As some of you are aware, in a former life, I worked with Burger King International. While visiting one of the restaurants in the United Kingdom, I observed a team member working the fry station. He was a new hire and as I watched, the manager came over to join me. I asked him about the new guy, his name was Robert. Speaking with the manager, I discovered Robert had never worked in food service before and that the fry station was the first position he had been trained on.
Additionally, the manager indicated that he had spent time training Robert on the station. I continued to question him about the training. With this all said, I pointed out to the manager, that if Robert has never worked in a restaurant before, that he had never operated fry equipment, and that the manager set the expectations and conducted the training, why was Robert doing it wrong? That is when true confessions came out.
The manager confessed that Ian had actually trained Robert. I verified that this was the same Ian that the manager had complained about and was about to let go because of poor performance. Yes, it was. With this said, I pointed out that now the restaurant had two Ians!
Moral of the story, if you do not set and demonstrate your expectations, don’t be surprised if they are not met.

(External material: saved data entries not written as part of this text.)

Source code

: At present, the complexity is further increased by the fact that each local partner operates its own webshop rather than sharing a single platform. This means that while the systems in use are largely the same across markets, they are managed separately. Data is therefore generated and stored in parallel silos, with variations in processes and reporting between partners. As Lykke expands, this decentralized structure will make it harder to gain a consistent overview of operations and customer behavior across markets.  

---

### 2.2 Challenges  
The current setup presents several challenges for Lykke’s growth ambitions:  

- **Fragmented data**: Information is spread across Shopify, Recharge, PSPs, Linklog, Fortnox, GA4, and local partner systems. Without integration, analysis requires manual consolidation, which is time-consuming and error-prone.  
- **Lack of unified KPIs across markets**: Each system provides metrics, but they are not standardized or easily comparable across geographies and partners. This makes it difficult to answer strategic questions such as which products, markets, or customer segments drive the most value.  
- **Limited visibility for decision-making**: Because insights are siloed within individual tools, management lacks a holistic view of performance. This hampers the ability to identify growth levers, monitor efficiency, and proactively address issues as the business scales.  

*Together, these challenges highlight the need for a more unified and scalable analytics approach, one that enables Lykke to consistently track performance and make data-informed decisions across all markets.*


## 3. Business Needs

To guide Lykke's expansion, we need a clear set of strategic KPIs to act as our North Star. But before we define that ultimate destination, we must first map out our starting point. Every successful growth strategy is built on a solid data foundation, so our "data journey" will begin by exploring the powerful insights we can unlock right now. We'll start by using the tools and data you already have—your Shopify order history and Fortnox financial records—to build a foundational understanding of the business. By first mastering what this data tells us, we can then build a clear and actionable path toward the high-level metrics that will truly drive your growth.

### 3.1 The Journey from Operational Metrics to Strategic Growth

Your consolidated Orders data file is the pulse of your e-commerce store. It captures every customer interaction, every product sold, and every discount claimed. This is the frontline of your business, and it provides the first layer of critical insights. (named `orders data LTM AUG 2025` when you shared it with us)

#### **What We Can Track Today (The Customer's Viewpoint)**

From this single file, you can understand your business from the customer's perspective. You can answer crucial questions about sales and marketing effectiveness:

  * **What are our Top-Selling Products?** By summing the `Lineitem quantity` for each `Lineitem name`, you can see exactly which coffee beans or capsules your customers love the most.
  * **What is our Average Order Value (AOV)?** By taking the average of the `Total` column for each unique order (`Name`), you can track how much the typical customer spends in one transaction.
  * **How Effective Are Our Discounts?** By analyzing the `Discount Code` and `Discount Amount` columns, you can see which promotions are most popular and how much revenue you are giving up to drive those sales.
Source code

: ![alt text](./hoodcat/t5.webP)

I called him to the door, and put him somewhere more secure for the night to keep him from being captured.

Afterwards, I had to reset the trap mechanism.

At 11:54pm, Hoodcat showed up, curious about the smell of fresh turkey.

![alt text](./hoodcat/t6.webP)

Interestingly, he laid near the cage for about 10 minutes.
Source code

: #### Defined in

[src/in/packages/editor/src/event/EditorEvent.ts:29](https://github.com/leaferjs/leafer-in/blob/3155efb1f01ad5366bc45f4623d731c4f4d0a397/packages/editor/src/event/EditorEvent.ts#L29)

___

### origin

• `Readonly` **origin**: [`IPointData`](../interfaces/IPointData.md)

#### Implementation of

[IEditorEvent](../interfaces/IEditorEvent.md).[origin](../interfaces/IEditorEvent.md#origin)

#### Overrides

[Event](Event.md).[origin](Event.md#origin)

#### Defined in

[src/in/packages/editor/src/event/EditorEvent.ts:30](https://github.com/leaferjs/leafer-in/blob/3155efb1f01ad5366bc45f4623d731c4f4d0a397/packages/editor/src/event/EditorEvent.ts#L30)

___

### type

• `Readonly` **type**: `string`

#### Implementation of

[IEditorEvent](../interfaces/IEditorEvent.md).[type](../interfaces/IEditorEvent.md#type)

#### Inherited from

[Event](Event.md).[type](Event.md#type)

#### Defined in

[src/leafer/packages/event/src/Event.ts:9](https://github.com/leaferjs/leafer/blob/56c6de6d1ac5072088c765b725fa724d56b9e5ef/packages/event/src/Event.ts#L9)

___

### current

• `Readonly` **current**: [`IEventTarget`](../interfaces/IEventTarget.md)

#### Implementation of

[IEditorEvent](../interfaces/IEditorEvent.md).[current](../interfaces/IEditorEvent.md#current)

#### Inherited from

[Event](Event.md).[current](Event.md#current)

Thirty years later, two new products were being introduced by the company I was visiting. However, the management focused on numbers relayed to them by their computers relying on their assistants to implement the rollout, and guess what? Surprise, Surprise there were a number of problems that will require additional resources to correct, thus impacting productivity and profitability of the business. If the managers had taken less than an hour of their time to review their expectations, demonstrate the process, and have the team members implement it while observing, they would have had a successful rollout of their products, saving approximately 100 hours of labor a cost taken straight from the bottom line.
Computers are wonderful tools, but that is their only function as a tool to help monitor the business, they are not a substitute for not being involved personally in the business and working with your people.
There is a lot to be learned from the past that assures a successful future.